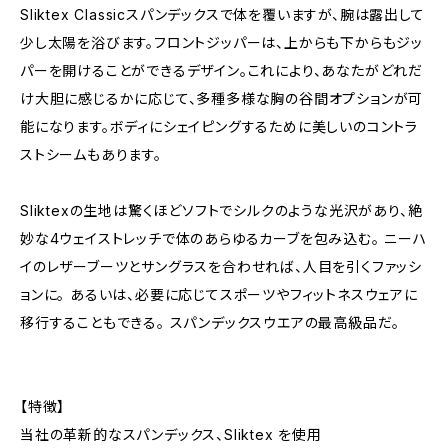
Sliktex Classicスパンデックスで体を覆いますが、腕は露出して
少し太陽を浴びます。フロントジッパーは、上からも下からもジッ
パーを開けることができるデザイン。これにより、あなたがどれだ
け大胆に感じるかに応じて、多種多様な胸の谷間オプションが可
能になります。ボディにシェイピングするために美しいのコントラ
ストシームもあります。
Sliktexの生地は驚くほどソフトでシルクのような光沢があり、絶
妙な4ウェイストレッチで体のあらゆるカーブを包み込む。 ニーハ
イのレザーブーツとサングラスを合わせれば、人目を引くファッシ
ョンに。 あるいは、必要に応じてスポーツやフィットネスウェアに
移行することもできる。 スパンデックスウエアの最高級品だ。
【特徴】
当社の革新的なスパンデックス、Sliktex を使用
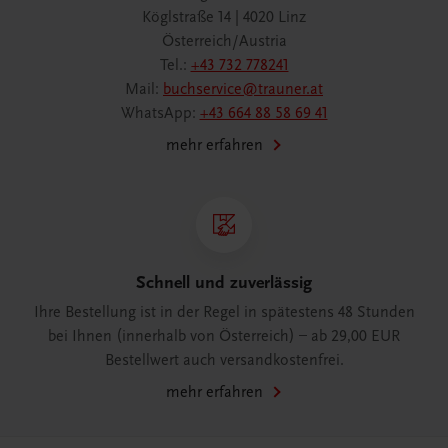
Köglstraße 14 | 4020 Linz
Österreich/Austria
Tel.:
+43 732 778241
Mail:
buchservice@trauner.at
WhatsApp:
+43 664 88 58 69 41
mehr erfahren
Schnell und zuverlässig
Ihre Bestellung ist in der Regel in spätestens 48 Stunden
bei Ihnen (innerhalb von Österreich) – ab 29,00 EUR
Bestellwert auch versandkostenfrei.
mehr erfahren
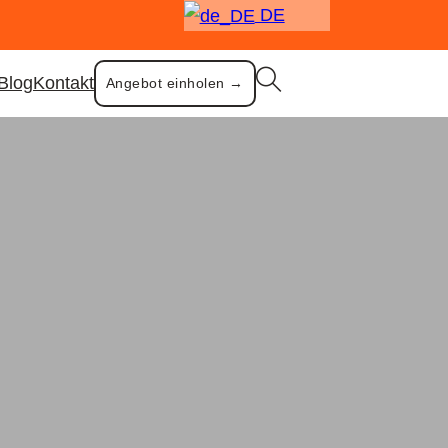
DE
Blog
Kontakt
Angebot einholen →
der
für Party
━━━━━━━━━━━━━━━━━━━━
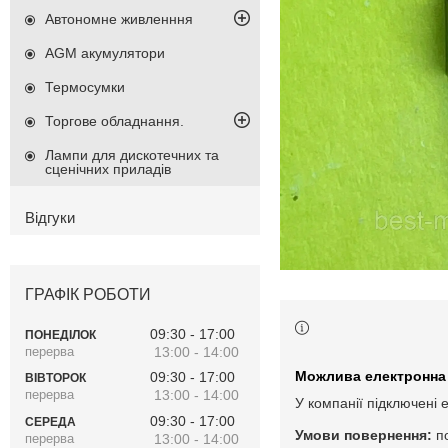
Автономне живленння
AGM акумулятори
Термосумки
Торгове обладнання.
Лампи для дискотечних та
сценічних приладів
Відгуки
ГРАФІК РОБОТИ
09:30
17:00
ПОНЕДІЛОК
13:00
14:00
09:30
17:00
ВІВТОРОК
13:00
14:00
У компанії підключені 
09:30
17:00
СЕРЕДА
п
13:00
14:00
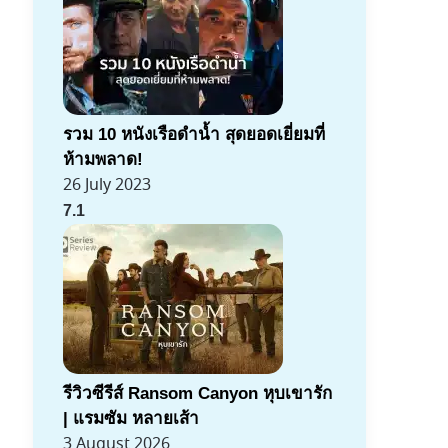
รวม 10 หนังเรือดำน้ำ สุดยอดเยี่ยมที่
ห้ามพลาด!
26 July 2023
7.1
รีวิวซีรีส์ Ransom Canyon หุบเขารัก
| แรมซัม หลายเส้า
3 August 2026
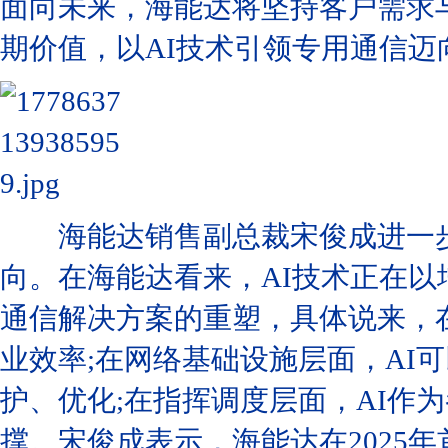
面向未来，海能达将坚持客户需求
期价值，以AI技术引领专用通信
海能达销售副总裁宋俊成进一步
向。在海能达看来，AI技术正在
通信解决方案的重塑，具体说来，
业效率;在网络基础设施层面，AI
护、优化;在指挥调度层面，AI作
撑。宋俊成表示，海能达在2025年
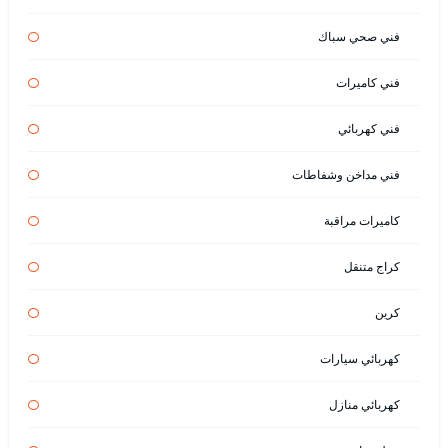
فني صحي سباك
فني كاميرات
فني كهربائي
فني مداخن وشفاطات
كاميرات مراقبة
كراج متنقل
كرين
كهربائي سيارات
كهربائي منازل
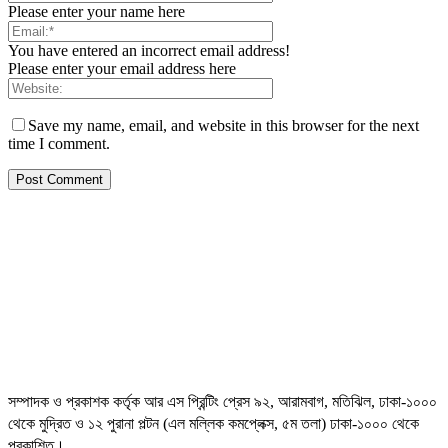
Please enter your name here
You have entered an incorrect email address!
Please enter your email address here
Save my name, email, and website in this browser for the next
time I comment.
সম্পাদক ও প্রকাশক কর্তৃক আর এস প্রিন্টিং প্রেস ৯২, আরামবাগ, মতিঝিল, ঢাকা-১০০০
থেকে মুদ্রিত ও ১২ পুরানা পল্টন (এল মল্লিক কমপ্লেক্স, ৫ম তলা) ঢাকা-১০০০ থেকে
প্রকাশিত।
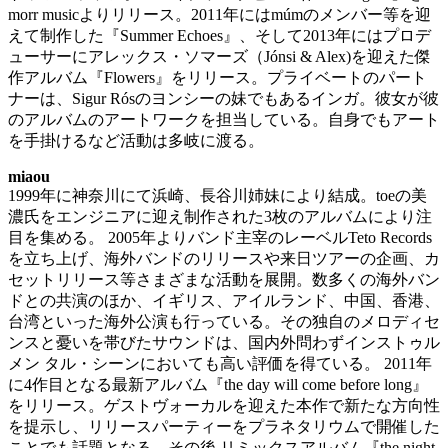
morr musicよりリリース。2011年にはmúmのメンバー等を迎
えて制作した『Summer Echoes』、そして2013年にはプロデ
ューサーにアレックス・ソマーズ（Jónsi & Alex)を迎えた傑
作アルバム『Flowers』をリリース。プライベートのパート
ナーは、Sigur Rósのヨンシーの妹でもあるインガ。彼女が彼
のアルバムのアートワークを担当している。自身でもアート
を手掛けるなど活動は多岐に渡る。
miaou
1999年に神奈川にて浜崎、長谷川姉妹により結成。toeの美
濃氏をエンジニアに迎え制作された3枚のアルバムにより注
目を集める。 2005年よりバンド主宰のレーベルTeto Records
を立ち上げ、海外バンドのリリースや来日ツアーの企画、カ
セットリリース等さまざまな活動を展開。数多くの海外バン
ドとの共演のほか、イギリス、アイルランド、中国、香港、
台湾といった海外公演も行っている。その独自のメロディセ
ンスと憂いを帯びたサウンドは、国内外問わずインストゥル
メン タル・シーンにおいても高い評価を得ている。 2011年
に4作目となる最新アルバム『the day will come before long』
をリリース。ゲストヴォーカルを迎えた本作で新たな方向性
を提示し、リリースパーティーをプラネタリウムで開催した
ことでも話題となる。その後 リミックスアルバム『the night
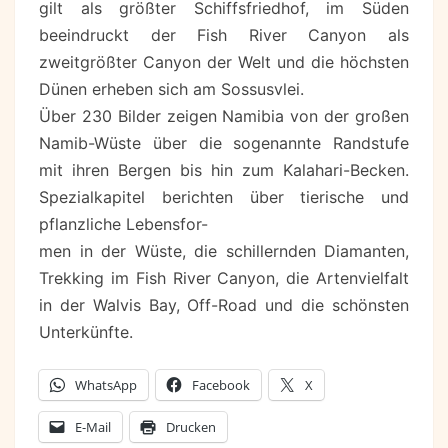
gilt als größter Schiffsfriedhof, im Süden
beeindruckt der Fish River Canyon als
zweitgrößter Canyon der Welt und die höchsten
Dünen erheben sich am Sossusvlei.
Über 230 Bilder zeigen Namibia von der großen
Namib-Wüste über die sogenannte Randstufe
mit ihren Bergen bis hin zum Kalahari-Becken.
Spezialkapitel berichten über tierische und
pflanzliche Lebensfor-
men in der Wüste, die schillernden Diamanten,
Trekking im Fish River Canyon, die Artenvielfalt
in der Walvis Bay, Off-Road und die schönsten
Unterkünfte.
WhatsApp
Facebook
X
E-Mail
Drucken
━━━━━━━━━━━━━━━━━━━━
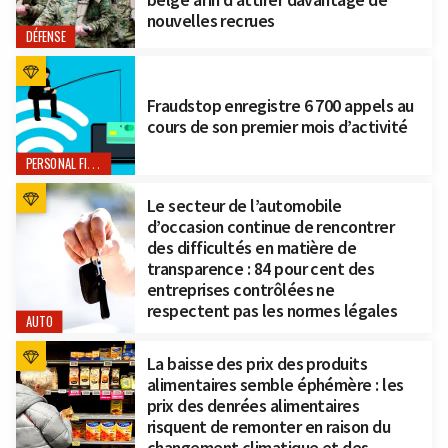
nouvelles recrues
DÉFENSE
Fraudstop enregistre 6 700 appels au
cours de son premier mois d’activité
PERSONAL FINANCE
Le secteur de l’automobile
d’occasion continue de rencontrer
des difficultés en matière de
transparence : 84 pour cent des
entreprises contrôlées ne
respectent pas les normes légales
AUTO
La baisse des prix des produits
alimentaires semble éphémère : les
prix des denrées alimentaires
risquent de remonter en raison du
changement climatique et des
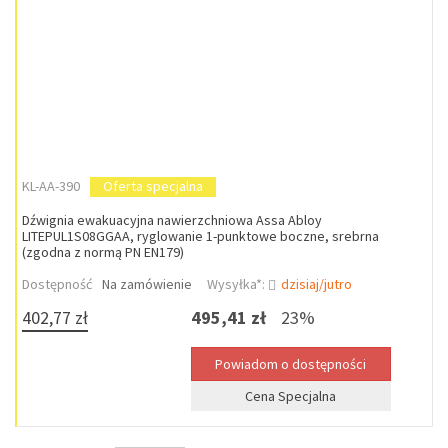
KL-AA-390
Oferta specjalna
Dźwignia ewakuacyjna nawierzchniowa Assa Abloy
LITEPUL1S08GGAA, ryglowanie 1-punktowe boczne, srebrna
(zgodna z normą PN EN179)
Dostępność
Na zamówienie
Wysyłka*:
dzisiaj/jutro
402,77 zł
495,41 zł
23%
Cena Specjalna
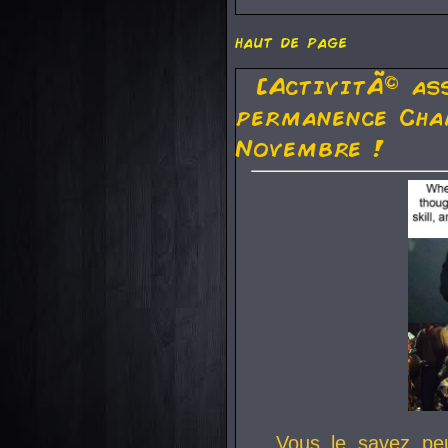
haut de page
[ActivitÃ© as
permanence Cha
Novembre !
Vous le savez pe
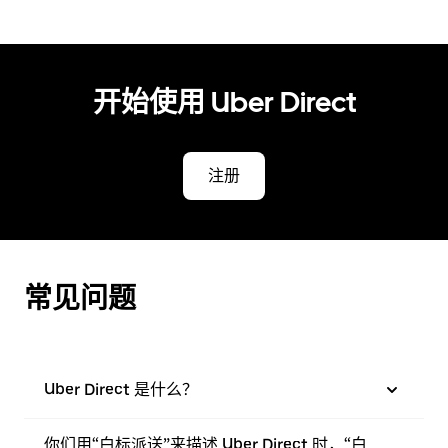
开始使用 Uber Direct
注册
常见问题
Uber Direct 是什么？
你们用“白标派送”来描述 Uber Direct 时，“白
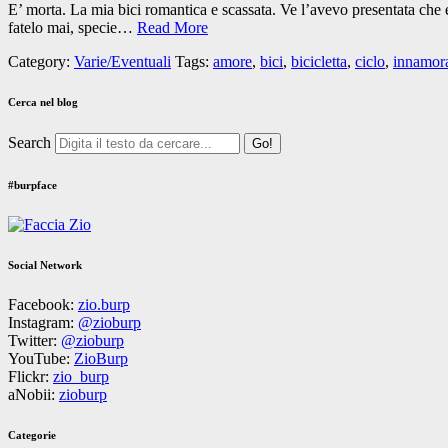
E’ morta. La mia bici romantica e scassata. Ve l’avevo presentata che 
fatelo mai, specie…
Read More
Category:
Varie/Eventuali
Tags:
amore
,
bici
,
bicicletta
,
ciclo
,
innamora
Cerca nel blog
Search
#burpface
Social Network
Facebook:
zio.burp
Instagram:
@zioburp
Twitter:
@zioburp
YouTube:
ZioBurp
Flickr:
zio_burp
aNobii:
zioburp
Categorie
━━━━━━━━━━━━━━━━━━━━
WORK TASK: Could you copy the stretch of the records from "รวม 10 หนังเรือดำน้ำ สุดยอดเยี่ยมที่" through "撑。宋俊成表示，海能达在2025年", swapping "July" for "June" and leaving everything else as it stands? Don't include the pictures.

TASK ANSWER:
รวม 10 หนังเรือดำน้ำ สุดยอดเยี่ยมที่
ห้ามพลาด!
26 June 2023
7.1
รีวิวซีรีส์ Ransom Canyon หุบเขารัก
| แรมซัม หลายเส้า
3 August 2026
面向未来，海能达将坚持客户需求
期价值，以AI技术引领专用通信
海能达销售副总裁宋俊成进一步
向。在海能达看来，AI技术正在
通信解决方案的重塑，具体说来，
业效率;在网络基础设施层面，AI
护、优化;在指挥调度层面，AI作
撑。宋俊成表示，海能达在2025年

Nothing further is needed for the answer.